Manacá-de-cheiro (2021)
Obra generativa em linguagem P5JS
Superando a compreensão de que esta obra é um produto óptico-sensorial da programação de algoritmos determinados por Prado e Venturelli, Manacá-de-cheiro é sobretudo resultado de uma observação fenomenológica que se desdobra em experiência perceptiva.
De nome científico Brunfelsia uniflora, essa árvore originária da Mata Atlântica pode atingir cerca de 3 metros de altura. Em copas arredondadas que se estendem a 2 metros de diâmetro, suas folhas ovais e lisas atraem Borboletas-do-Manacá que ali depositam seus ovos, tornando-as alimento exclusivo de lagartas. A temporalidade programável deste trabalho remete à vida e ao esvanecimento dela.
No meio digital, parâmetros ambientais como o posicionamento da luz solar, a mutabilidade cromática das flores de manacá e a relação inegociável da natureza com o tempo são contemplados nos estágios de surgimento e desaparecimento da obra.

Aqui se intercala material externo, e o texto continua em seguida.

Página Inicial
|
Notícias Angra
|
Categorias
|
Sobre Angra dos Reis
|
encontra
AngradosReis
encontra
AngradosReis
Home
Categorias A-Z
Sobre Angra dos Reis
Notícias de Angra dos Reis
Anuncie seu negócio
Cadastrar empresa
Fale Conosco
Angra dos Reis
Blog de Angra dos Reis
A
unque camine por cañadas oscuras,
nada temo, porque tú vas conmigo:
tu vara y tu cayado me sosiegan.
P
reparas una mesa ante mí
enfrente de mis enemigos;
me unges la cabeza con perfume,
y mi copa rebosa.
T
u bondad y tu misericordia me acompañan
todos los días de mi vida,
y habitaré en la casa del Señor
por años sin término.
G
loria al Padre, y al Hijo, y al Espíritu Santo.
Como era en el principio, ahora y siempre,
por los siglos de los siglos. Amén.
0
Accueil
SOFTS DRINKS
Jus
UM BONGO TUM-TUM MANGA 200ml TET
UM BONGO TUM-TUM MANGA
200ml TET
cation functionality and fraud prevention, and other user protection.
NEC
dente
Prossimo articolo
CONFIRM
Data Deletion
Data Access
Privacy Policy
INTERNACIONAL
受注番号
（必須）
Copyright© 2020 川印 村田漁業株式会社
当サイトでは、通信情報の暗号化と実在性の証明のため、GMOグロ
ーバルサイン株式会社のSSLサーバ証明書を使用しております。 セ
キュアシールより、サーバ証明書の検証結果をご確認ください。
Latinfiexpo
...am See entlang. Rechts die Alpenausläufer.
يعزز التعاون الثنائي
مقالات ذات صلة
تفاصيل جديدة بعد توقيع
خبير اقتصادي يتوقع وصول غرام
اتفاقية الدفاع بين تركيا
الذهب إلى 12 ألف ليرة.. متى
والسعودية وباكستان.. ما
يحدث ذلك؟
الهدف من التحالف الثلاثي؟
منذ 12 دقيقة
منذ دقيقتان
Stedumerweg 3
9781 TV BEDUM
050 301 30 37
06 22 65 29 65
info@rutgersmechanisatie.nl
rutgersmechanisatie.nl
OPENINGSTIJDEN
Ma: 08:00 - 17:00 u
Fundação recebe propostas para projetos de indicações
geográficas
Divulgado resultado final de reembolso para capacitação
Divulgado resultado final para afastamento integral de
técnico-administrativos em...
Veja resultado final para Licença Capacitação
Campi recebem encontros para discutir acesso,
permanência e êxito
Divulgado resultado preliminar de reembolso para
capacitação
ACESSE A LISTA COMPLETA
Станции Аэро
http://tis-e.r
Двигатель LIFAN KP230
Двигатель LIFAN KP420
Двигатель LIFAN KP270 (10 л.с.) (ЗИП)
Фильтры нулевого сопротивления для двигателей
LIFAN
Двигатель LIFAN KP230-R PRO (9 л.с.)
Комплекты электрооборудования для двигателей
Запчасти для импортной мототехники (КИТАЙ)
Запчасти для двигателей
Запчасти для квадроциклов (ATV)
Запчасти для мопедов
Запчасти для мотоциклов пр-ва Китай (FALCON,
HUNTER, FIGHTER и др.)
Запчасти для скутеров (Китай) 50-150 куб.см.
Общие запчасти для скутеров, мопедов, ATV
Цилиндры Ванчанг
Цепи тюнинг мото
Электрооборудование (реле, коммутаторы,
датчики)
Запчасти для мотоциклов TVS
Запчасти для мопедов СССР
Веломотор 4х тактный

Assim, os artistas criam um senso de engajamento ambiental e estético ao se apropriarem de atributos reais da paisagem. Uma vez ativada, a obra opera como um dispositivo comunicante entre o espectador e a manifestação de indicadores naturais do ambiente: o Manacá-de-cheiro cresce através e dentro da tela.
Desse modo, este trabalho desafia a proposição de que a tecnologia nos desengaja do ambiente ao se revelar como uma contradição, recorrendo justamente à tecnologia e a parâmetros algorítmicos para reengajar sensorialmente o espectador à natureza.